Segment Start: READING PASSAGE

Christian Eber, a father of one shares what the ups and downs of his life have taught him about building trust with young people.
When Christian saw his results for his O-Level preliminary exams, he thought it was a joke. He had scored ‘F9’ for all his subjects. His dad told him plainly that he was never going to amount to anything. So he said, “Dad, you wait and see.” For the next few months, he “studied like crazy”, and managed to do well enough to enter Ngee Ann Polytechnic.
Christian wanted desperately prove his Dad wrong. To do this, he had to be successful, fast. So he decided to put his studies on hold to enlist for National Service (NS), and started working after he served in the army. He learned to fix air-conditioners, and was earning $200 a day; he soon saved up enough money to get a car, and dreamt of becoming a multi-millionaire by the age of 25.
“My pride soon puffed up like a giant marshmallow,” Christian admitted. He became a “monster” who was arrogant to his Dad and the people around him. But his plans were disrupted when he met with a terrible car accident. He was almost crushed by a bus, and nursed a fractured arm for 6 months.
During his recovery, he realised he had to balance things up to remain grounded. He decided to joined SIA as an aircraft technician, and went back to polytechnic to get his diploma part-time. Then, his dad was struck with cancer. When his father passed away, it was a low moment in Christian’s life.
Thankfully, Christian had a mentor who supported and pulled him through that dark period. He never forgot the kindness shown to him, and wanted to pay it forward. After some thought and research, he founded a social enterprise. His involvement in the enterprise gave him a chance to interact with youths-at-risk and ex-offenders.
He shares his advice, as a boss and father, on ways to reach out to young people.

Segment End: READING PASSAGE
Segment Start: THE DATA

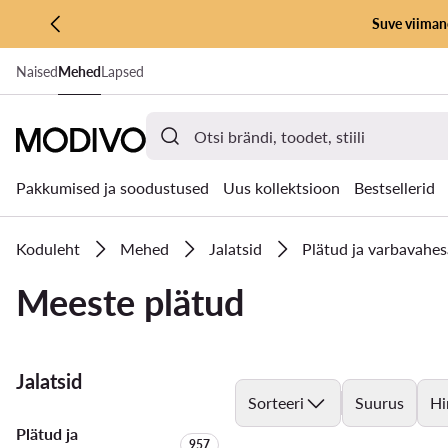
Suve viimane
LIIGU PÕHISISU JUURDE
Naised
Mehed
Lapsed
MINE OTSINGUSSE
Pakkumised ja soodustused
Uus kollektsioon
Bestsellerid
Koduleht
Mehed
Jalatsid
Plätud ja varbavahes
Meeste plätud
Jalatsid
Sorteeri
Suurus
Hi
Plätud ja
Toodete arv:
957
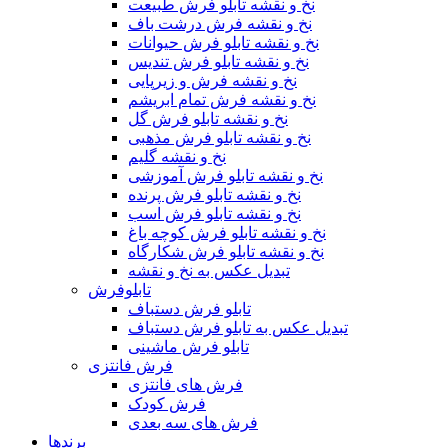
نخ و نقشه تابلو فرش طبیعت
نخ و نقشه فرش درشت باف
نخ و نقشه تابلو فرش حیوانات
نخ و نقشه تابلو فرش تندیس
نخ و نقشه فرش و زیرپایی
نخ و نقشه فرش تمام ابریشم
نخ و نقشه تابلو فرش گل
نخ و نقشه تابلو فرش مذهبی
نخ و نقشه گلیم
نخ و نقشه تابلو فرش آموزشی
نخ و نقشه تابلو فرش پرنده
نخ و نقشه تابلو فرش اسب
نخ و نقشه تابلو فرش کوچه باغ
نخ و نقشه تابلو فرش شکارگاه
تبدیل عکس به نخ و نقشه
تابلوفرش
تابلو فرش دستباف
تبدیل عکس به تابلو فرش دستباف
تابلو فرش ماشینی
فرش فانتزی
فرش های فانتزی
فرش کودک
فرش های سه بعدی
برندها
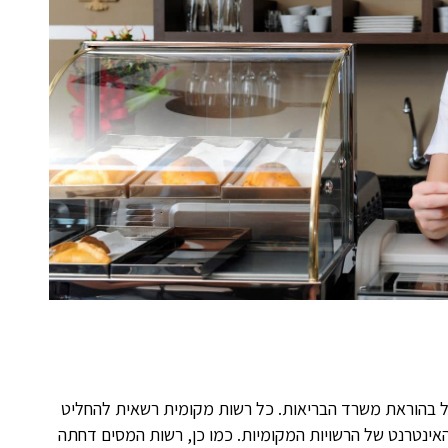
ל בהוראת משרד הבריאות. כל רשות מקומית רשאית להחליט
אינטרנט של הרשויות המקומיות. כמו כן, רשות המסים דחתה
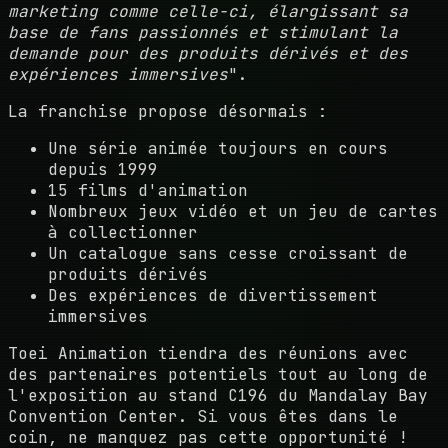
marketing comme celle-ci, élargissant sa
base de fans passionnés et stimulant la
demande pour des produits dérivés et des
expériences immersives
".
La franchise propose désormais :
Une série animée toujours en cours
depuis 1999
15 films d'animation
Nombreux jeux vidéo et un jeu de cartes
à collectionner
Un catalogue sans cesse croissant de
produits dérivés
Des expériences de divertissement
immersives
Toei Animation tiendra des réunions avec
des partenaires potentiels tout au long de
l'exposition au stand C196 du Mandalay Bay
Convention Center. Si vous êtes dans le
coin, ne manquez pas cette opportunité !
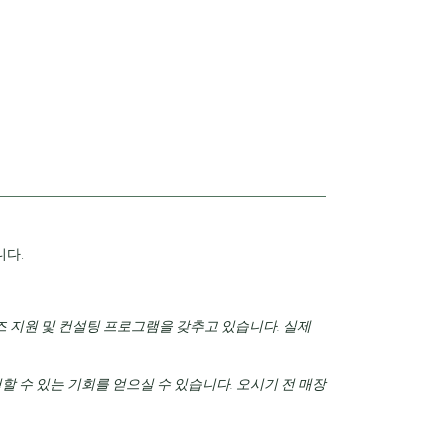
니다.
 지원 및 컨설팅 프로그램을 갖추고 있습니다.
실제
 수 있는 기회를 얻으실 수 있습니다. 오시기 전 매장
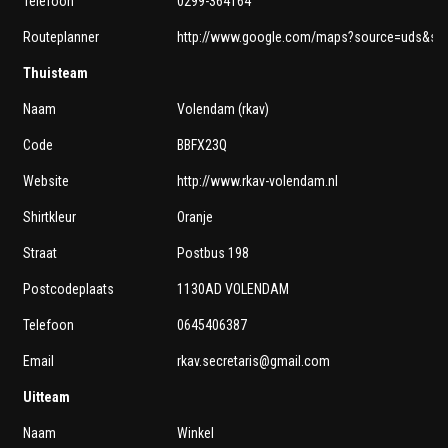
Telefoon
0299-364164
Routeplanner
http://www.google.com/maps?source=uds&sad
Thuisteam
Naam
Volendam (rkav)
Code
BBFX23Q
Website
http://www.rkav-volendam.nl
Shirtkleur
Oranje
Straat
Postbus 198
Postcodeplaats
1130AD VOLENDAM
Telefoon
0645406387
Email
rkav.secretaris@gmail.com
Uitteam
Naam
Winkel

Segment End: THE DATA

LIST OF TASKS =>
**a.** Decide whether each statement below agrees with the passage about Christian Eber. Answer yes or no for each, and quote the exact words from the passage that decide it.
(i) Christian scored F9 for every subject in his O-Level preliminary exams.
(ii) While fixing air-conditioners, Christian earned $100 a day.
(iii) After the car accident, Christian nursed a fractured arm for six months.
**b.** Answer these questions using the passage about Christian Eber.
(i) Which polytechnic did Christian enter after his O-Level exams?
(ii) What job did Christian take when he joined SIA?
(iii) By what age did Christian dream of becoming a multi-millionaire?

SOLVED PROBLEMS =>
**a.**
(i) Yes: "He had scored ‘F9’ for all his subjects."
(ii) No: "was earning $200 a day"
(iii) Yes: "nursed a fractured arm for 6 months"

**b.**
(i) Ngee Ann Polytechnic
(ii) Aircraft technician
(iii) 25